[PATCH] D11097: New EH representation for MSVC compatibility

Philip Reames listmail at philipreames.com
Tue Jul 21 17:25:44 PDT 2015


reames added a comment.

In http://reviews.llvm.org/D11097#209367, @majnemer wrote:

> @reames thinking about it a little more, would you be happier with `CatchPadInst` instead of `CatchBlockInst`, etc. and `isEHPad` instead of `isEHBlock`?


That would help.  Reusing block causes confusion with the widespread use of "block" to refer to a basic block in the code base.

More generally, consistency in the terminology would be a good thing.  Let me lay out my current understanding:

- A X-"pad" is a place the exceptional control flow might resume.
- A catch is a specific type of "pad" which models a language/ABI level catch clause.  A catch is exception type specific.
- A cleanup is a specific type of "pad" which models scope exit without an explicit exception type.
- Both catch and cleanup are statically scoped.  There's a begin and end construct for each.

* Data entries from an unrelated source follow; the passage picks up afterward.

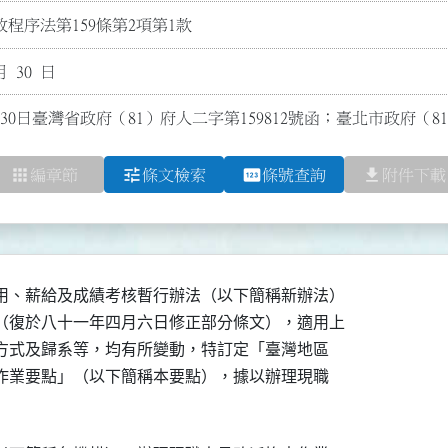
程序法第159條第2項第1款
月 30 日
30日臺灣省政府（81）府人二字第159812號函；臺北市政府（81
apps
tune
pin
file_download
編章節
條文檢索
條號查詢
附件下載
用、薪給及成績考核暫行辦法（以下簡稱新辦法）

（復於八十一年四月六日修正部分條文），適用上

等方式及歸系等，均有所變動，特訂定「臺灣地區

支作業要點」（以下簡稱本要點），據以辦理現職
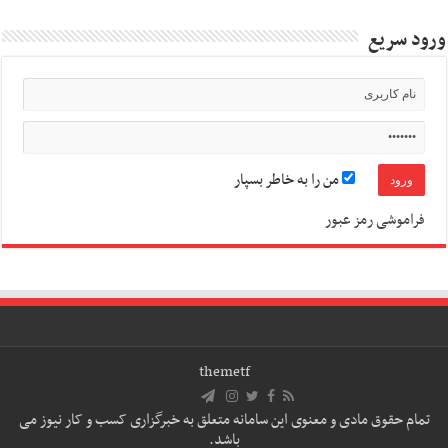
ورود سریع
من را به خاطر بسپار
فراموشی رمز عبور
themetf
تمام حقوق مادی و معنوی این سامانه متعلق به خبرگزاری کسب و کار نیوز می
باشد.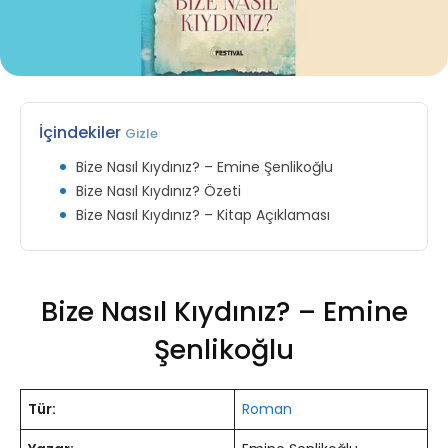
İçindekiler
Gizle
Bize Nasıl Kıydınız? – Emine Şenlikoğlu
Bize Nasıl Kıydınız? Özeti
Bize Nasıl Kıydınız? – Kitap Açıklaması
Bize Nasıl Kıydınız? – Emine
Şenlikoğlu
Tür:
Roman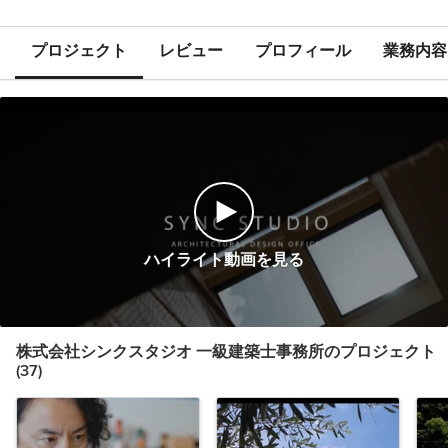
プロジェクト
レビュー
プロフィール
業務内容
ハイライト動画を見る
株式会社シンクスタジオ 一級建築士事務所のプロジェクト
(37)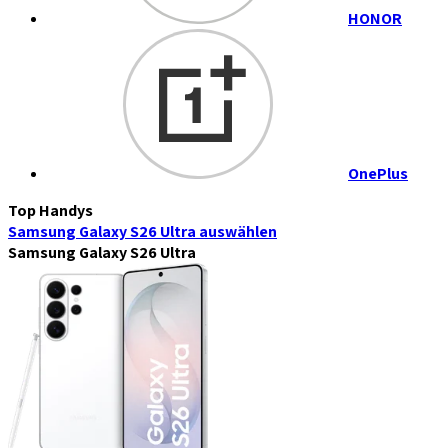
HONOR
OnePlus
Top Handys
Samsung Galaxy S26 Ultra
auswählen
Samsung Galaxy S26 Ultra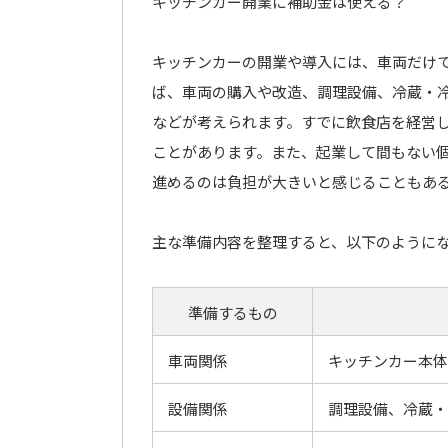
キッチンカー開業に補助金は使える？
キッチンカーの開業や導入には、車両だけ
ば、車両の購入や改造、調理設備、冷蔵・
などが考えられます。すでに飲食店を経営
ことがあります。また、起業して間もない
進めるのは負担が大きいと感じることもあ
主な準備内容を整理すると、以下のように
準備するもの
車両関係
キッチンカー本体
設備関係
調理設備、冷蔵・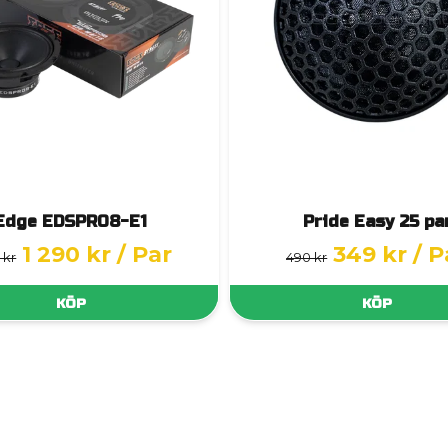
Edge EDSPRO8-E1
Pride Easy 25 pa
1 290 kr
/ Par
349 kr
/ P
 kr
490 kr
KÖP
KÖP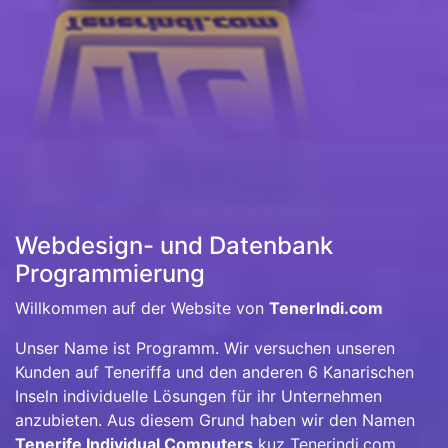
Webdesign- und Datenbank
Programmierung
Willkommen auf der Website von
TenerIndi.com
Unser Name ist Programm. Wir versuchen unseren
Kunden auf Teneriffa und den anderen 6 Kanarischen
Inseln individuelle Lösungen für ihr Unternehmen
anzubieten. Aus diesem Grund haben wir den Namen
Tenerife Individual Computers
kuz Tenerindi.com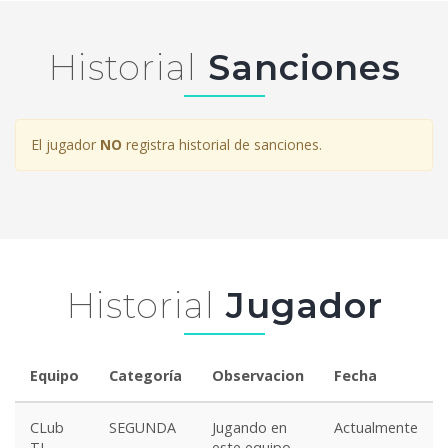
Historial
Sanciones
El jugador
NO
registra historial de sanciones.
Historial
Jugador
Equipo
Categoría
Observacion
Fecha
CLub
SEGUNDA
Jugando en
Actualmente
TJ
este equipo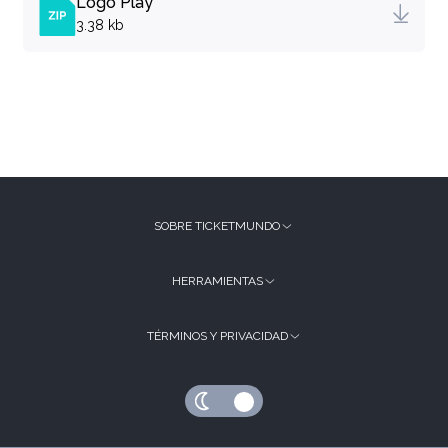
Logo Play
3.38 kb
SOBRE TICKETMUNDO
HERRAMIENTAS
TÉRMINOS Y PRIVACIDAD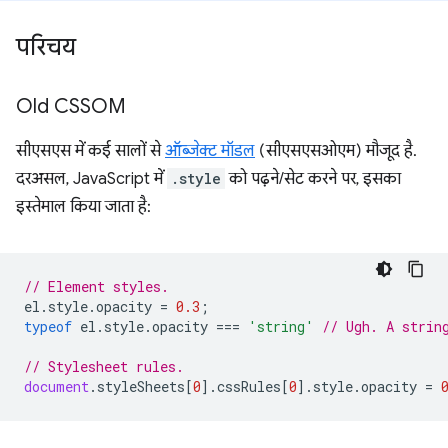
परिचय
Old CSSOM
सीएसएस में कई सालों से
ऑब्जेक्ट मॉडल
(सीएसएसओएम) मौजूद है.
दरअसल, JavaScript में
.style
को पढ़ने/सेट करने पर, इसका
इस्तेमाल किया जाता है:
// Element styles.
el
.
style
.
opacity
=
0.3
;
typeof
el
.
style
.
opacity
===
'string'
// Ugh. A strin
// Stylesheet rules.
document
.
styleSheets
[
0
].
cssRules
[
0
].
style
.
opacity
=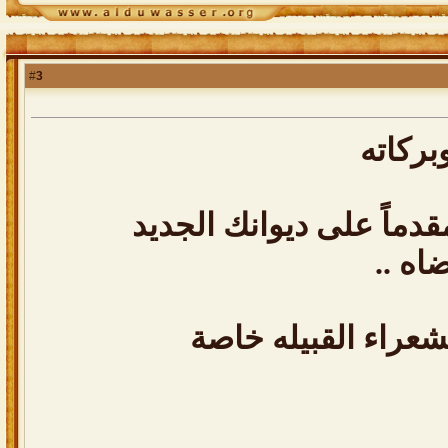
3
#
بركاته
قدماً على ديوانك الجديد
اه ..
عراء القبيله خاصة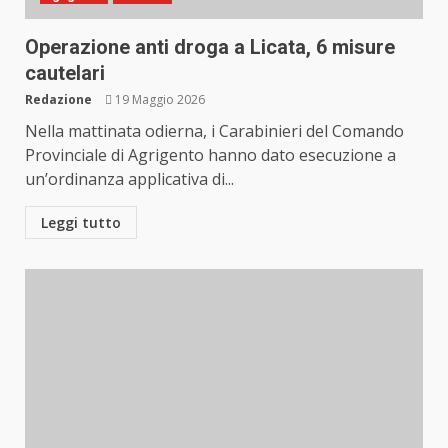
Operazione anti droga a Licata, 6 misure
cautelari
Redazione
19 Maggio 2026
Nella mattinata odierna, i Carabinieri del Comando
Provinciale di Agrigento hanno dato esecuzione a
un’ordinanza applicativa di...
Leggi tutto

In this context, what is a terminateblock?  It's clearly a "pad", but why is not just a cleanup?

On the topic of motivation, I still feel like I'm missing a lot.  In particular, it feels like the catchpad, cleanuppad, and terminatepad are really close to what's already described by landingpad(*).  I get that you need to prevent merging of catch blocks, but why isn't a single "pad fence" at the end of each clause which is unmergeable solve that problem?

- We might end up changing how you describe a catch clause, but the idea is already there.  You do seem to need different arguments then the existing catch clause bits.

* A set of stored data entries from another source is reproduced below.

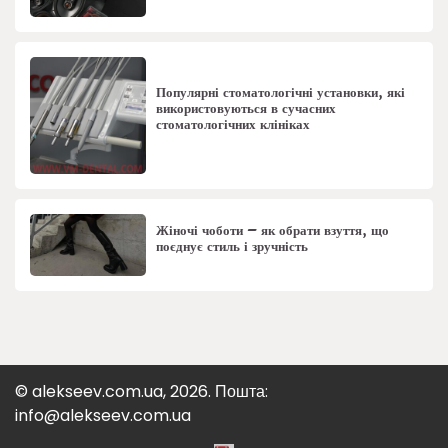
Популярні стоматологічні установки, які
використовуються в сучасних
стоматологічних клініках
Жіночі чоботи – як обрати взуття, що
поєднує стиль і зручність
© alekseev.com.ua, 2026. Пошта:
info@alekseev.com.ua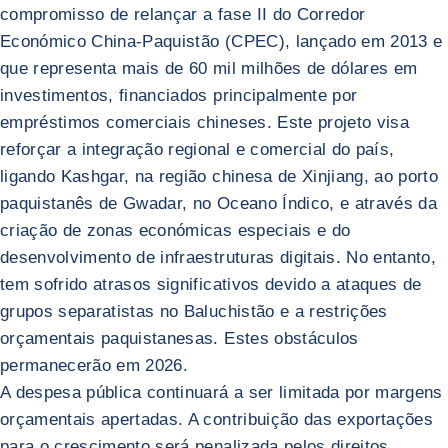
compromisso de relançar a fase II do Corredor
Económico China-Paquistão (CPEC), lançado em 2013 e
que representa mais de 60 mil milhões de dólares em
investimentos, financiados principalmente por
empréstimos comerciais chineses. Este projeto visa
reforçar a integração regional e comercial do país,
ligando Kashgar, na região chinesa de Xinjiang, ao porto
paquistanês de Gwadar, no Oceano Índico, e através da
criação de zonas económicas especiais e do
desenvolvimento de infraestruturas digitais. No entanto,
tem sofrido atrasos significativos devido a ataques de
grupos separatistas no Baluchistão e a restrições
orçamentais paquistanesas. Estes obstáculos
permanecerão em 2026.
A despesa pública continuará a ser limitada por margens
orçamentais apertadas. A contribuição das exportações
para o crescimento será penalizada pelos direitos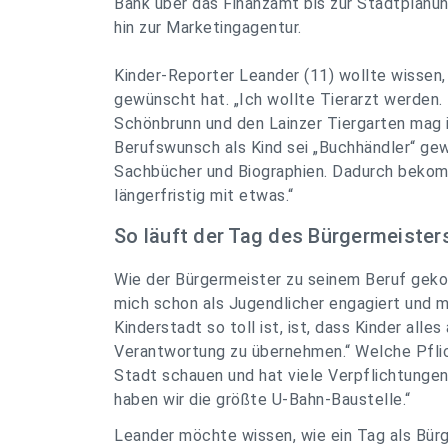
Bank über das Finanzamt bis zur Stadtplanu
hin zur Marketingagentur.
Kinder-Reporter Leander (11) wollte wissen,
gewünscht hat. „Ich wollte Tierarzt werden. D
Schönbrunn und den Lainzer Tiergarten mag ic
Berufswunsch als Kind sei „Buchhändler“ gew
Sachbücher und Biographien. Dadurch bekom
längerfristig mit etwas.“
So läuft der Tag des Bürgermeister
Wie der Bürgermeister zu seinem Beruf geko
mich schon als Jugendlicher engagiert und 
Kinderstadt so toll ist, ist, dass Kinder alle
Verantwortung zu übernehmen.“ Welche Pflic
Stadt schauen und hat viele Verpflichtunge
haben wir die größte U-Bahn-Baustelle.“
Leander möchte wissen, wie ein Tag als Bürg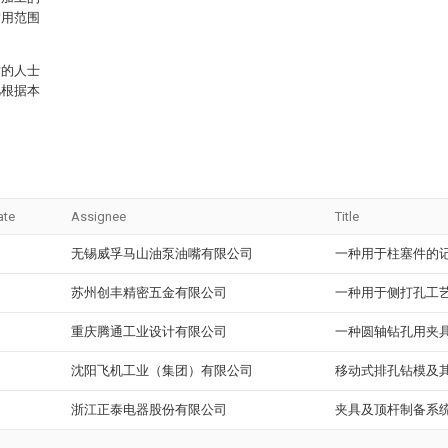
适用范围
术的人士
凡根据本
ate
Assignee
Title
无锡威孚马山油泵油嘴有限公司
一种用于柱塞件的
苏州创丰精密五金有限公司
一种用于侧打孔工
重庆腾通工业设计有限公司
一种圆轴钻孔用夹
沈阳飞机工业（集团）有限公司
移动式排孔钻模及
浙江正泰电器股份有限公司
夹具及顶杆制备系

p.s. For the record, I'm asking for my own understanding not because I oppose the proposal.


================
Comment at: docs/LangRef.rst:8421
@@ -8054,3 +8420,3 @@
 Intrinsic Functions
 ===================
 
----------------
majnemer wrote:
> reames wrote:
> > Is there anywhere in the docs that give context for why these instructions are needed and when they should be used instead of landingpad?  If not, this should be done before checkin.  Despite the discussion on llvmdev, I still don't feel like I understand the use case enough to really review the design.
> I don't think that the LangRef is the right place to discuss which set of EH-related IR is most appropriate for a frontend.  I think it would make more sense in ExceptionHandling.rst or maybe a new file in the docs/Frontend directory.
> 
> We introduced these new instructions because of constraints imposed by our personality routine. For example:
> -  we need to be able to statically determine which invokes occurred in a catch block.
> - it is impossible to lower `@llvm.eh.typeid.for` for our personality routine.
> 
> These constraints make landingpad/resume inappropriate, especially in the face of optimizations.  These new instructions allow us maintain enough information in IR-form that we can lower it into a representation our personality will be happy with.
> 
> For example, we can easily find all the code for a try body's catch handlers by examining the unwind labels and operands of its relevant `CatchBlockInst`s and tracing execution to relevant `CatchRetInst`s.  Such an operation would be impossible in the landingpad scheme because control flow can leave "exceptional" code back to "normal" code through a branch instruction.
I agree that the LangRef would be the wrong place for this.  I don't really care where it ends up, but I do want to see the motivation documented.

In particular, when should the older scheme be used vs this one?  Are you planning on deprecating the old mechanism?  Is this essentially Windows only?  I honestly couldn't answer any of those questions if asked today.

================
Comment at: lib/IR/Verifier.cpp:2900
@@ +2899,3 @@
+    if (isa<CatchBlockInst>(PredBB->getTerminator()))
+      ++CatchBlocksSeen;
+
----------------
majnemer wrote:
> reames wrote:
> > Why not exit on 2nd one found?
> Just to make the code simpler, it would be optimizing for a case that would never happen in practice.
I was only asking from the perspective of code clarity.  Having the extra counter variable makes me thing it's going to be used for something.